#### Activity
Below are several entries. Transcribe exactly those lines that fall from the one with "line: (186, 241)" through the one with "text: (344, 384) -> (249, 284), moved", end lines included.

#### Records for processing

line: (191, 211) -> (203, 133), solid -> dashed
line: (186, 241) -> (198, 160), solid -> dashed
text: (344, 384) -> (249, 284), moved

...

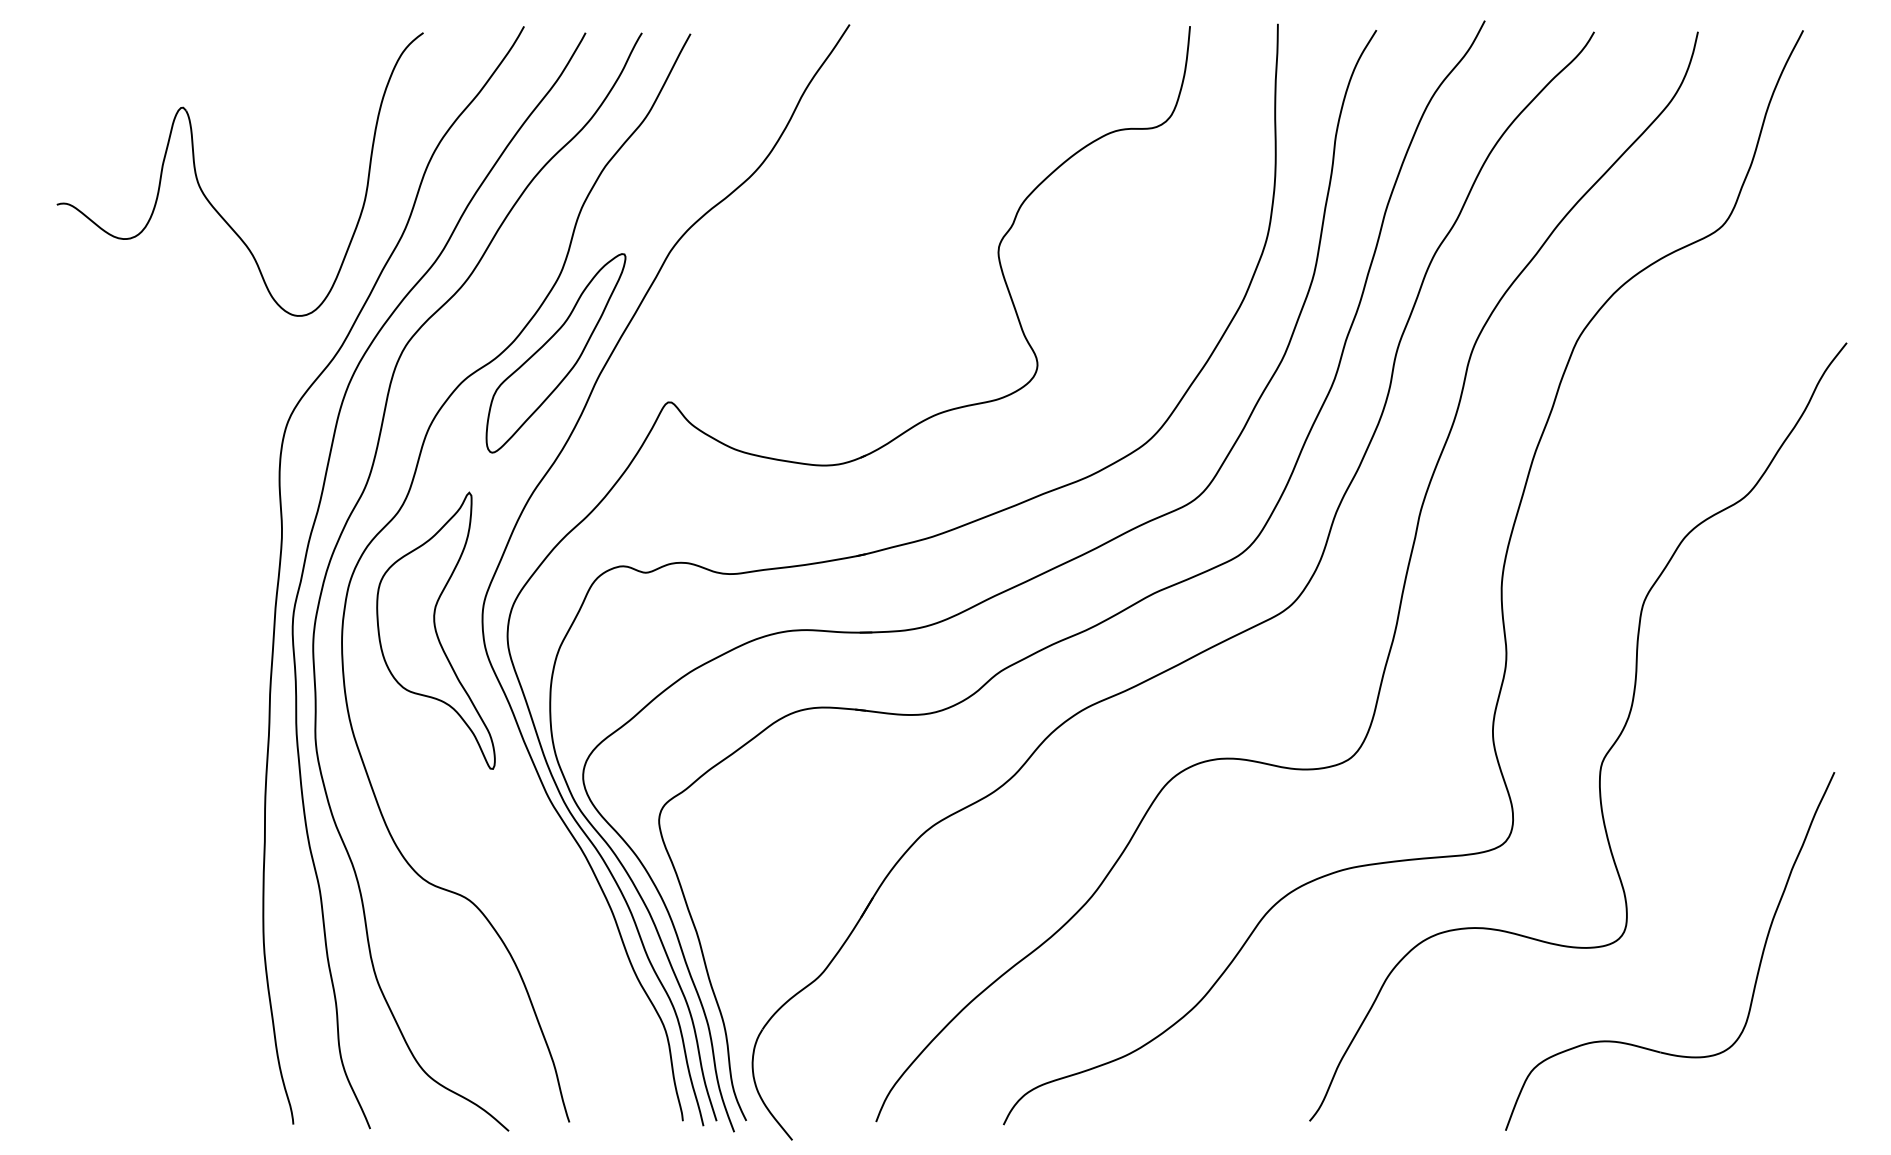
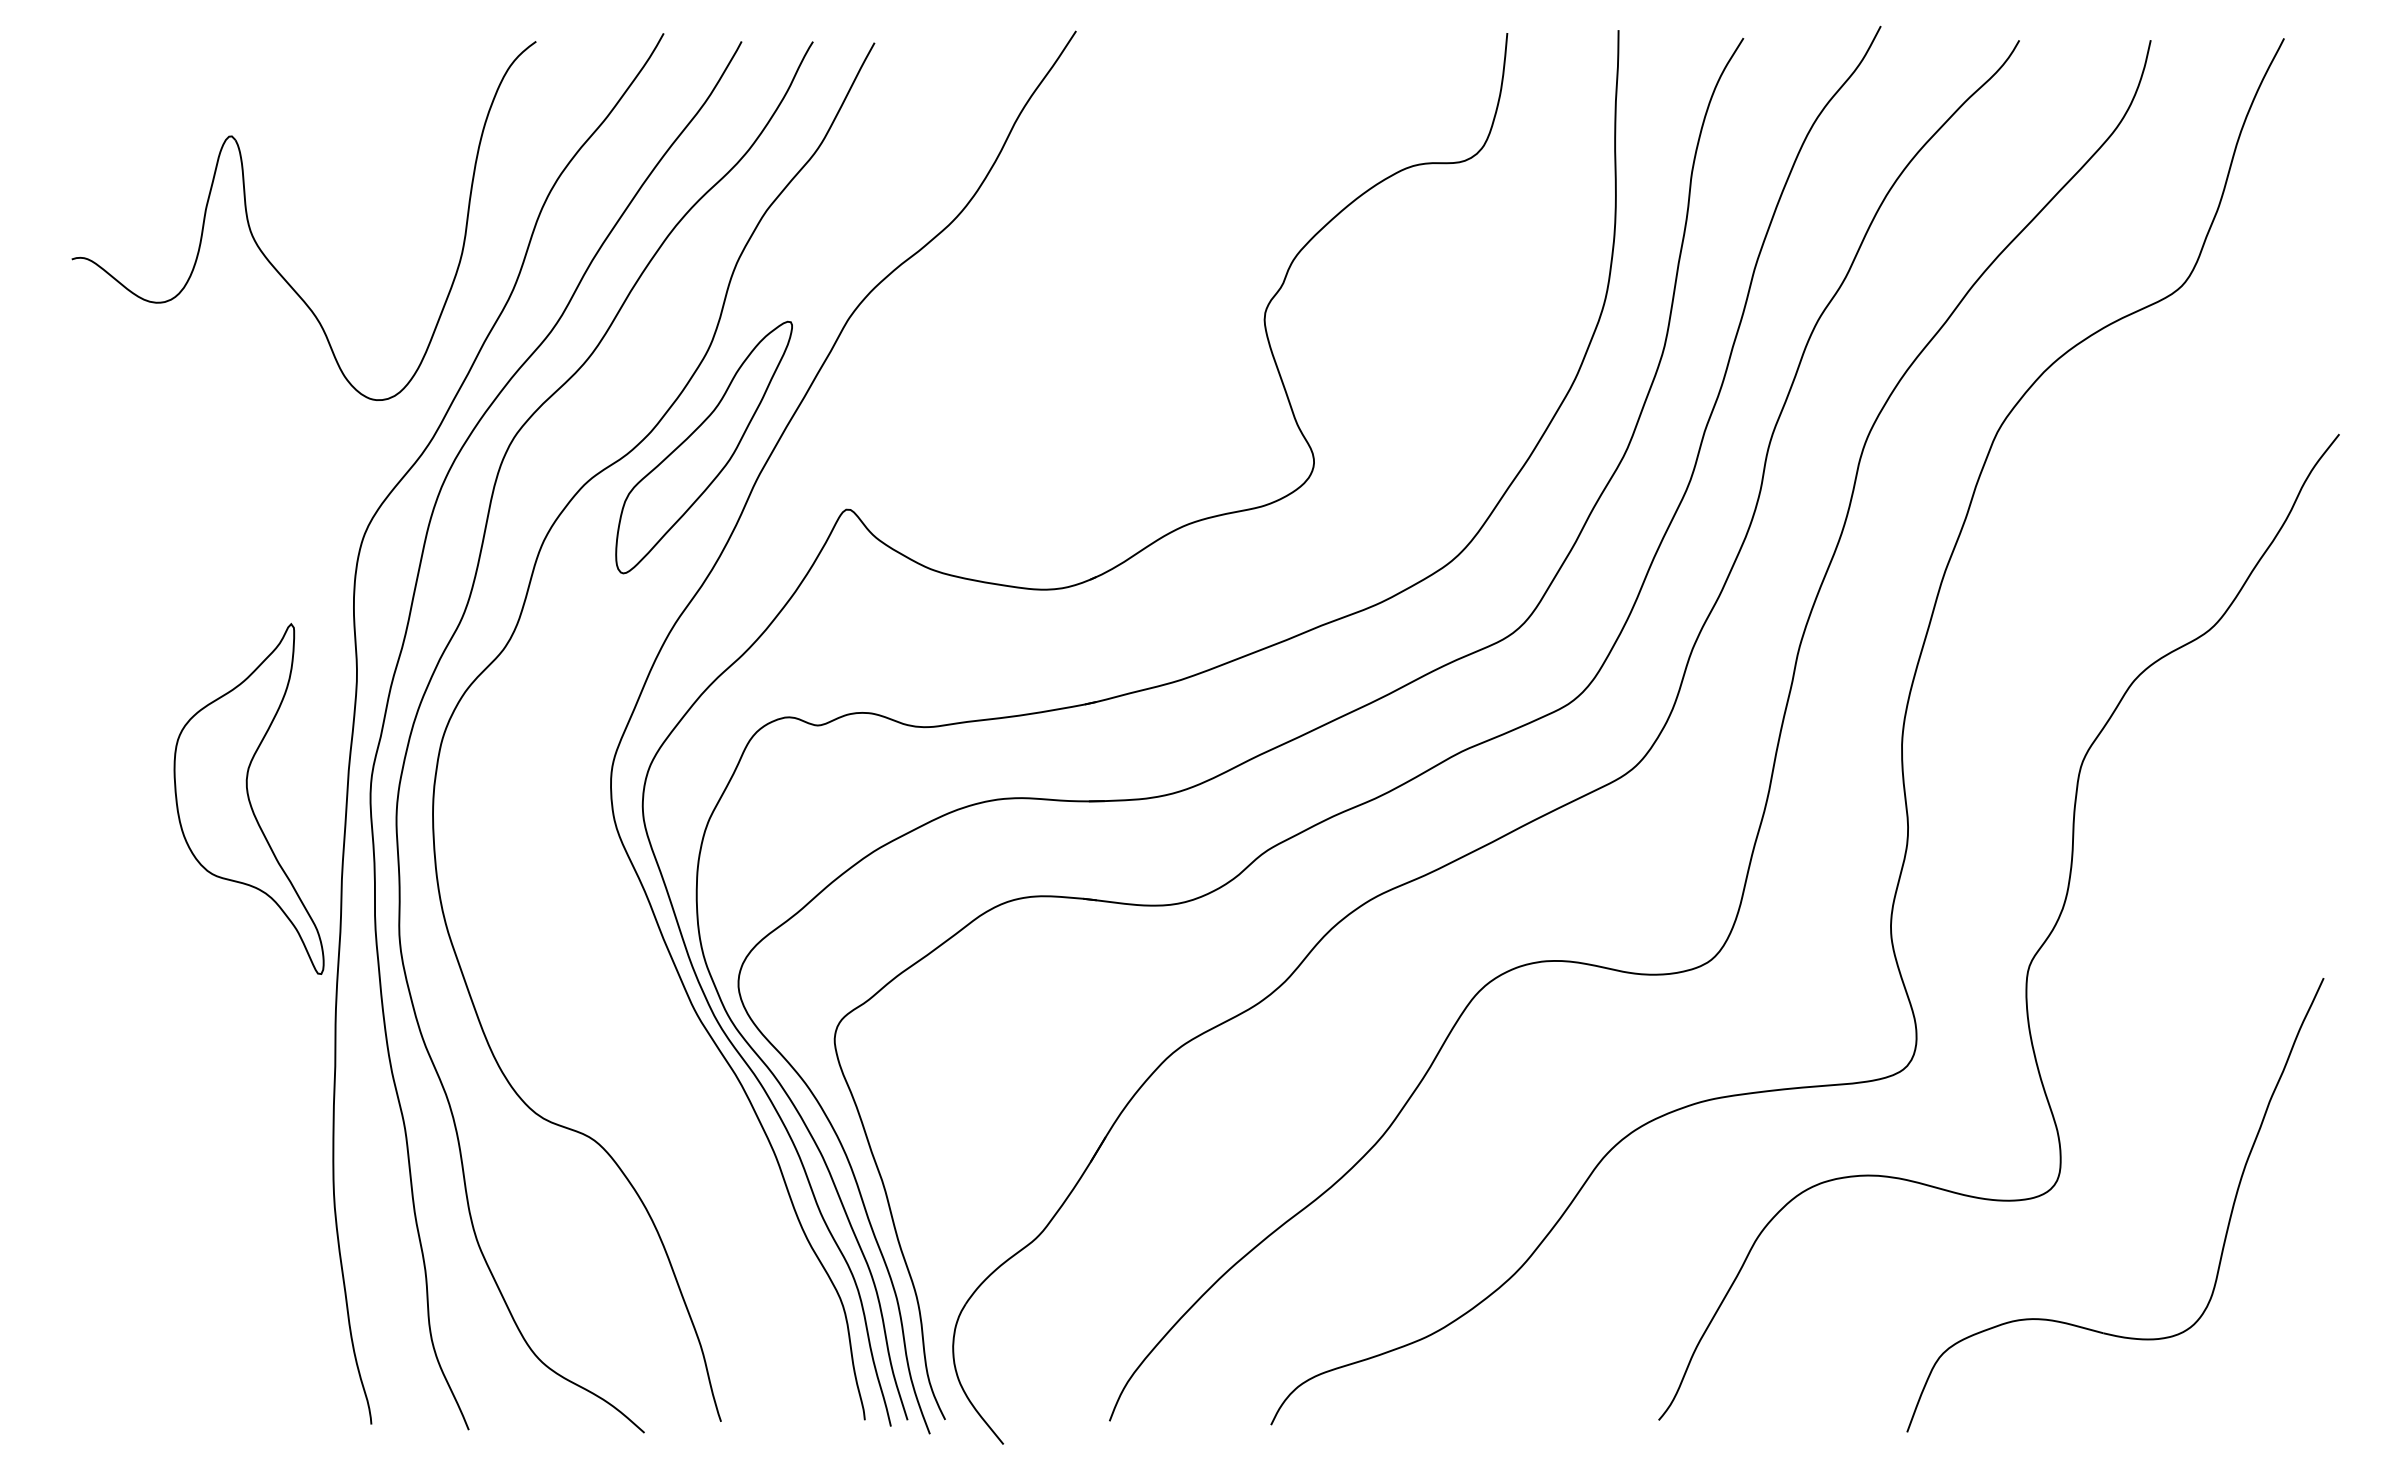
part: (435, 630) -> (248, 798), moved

* * *

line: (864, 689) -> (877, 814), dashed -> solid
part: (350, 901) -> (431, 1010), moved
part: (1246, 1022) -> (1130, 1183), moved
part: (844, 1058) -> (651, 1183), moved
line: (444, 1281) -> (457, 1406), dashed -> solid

#### Solved exercise
line: (186, 241) -> (198, 160), solid -> dashed
text: (344, 384) -> (249, 284), moved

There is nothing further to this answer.